REQUEST — Would you copy the records exactly, leaving the pictures out?

ENTRIES SUPPLIED —
□ □ □

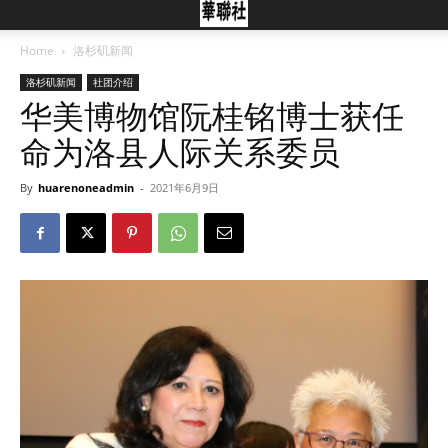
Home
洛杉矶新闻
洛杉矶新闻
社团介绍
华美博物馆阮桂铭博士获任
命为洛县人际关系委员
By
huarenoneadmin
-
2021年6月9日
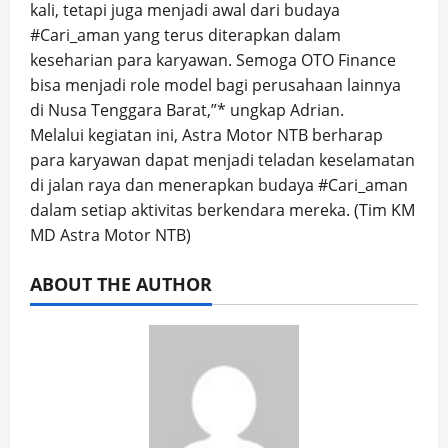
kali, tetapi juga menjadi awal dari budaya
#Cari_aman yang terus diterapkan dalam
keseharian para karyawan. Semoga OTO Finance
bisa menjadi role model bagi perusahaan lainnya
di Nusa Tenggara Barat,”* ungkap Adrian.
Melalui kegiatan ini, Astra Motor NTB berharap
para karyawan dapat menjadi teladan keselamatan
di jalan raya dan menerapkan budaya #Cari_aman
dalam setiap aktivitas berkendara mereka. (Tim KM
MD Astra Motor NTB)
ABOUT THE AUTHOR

□ □ □

EXERCISE SOLUTION —
Home
洛杉矶新闻
洛杉矶新闻
社团介绍
华美博物馆阮桂铭博士获任
命为洛县人际关系委员
By
huarenoneadmin
-
2021年6月9日
kali, tetapi juga menjadi awal dari budaya
#Cari_aman yang terus diterapkan dalam
keseharian para karyawan. Semoga OTO Finance
bisa menjadi role model bagi perusahaan lainnya
di Nusa Tenggara Barat,”* ungkap Adrian.
Melalui kegiatan ini, Astra Motor NTB berharap
para karyawan dapat menjadi teladan keselamatan
di jalan raya dan menerapkan budaya #Cari_aman
dalam setiap aktivitas berkendara mereka. (Tim KM
MD Astra Motor NTB)
ABOUT THE AUTHOR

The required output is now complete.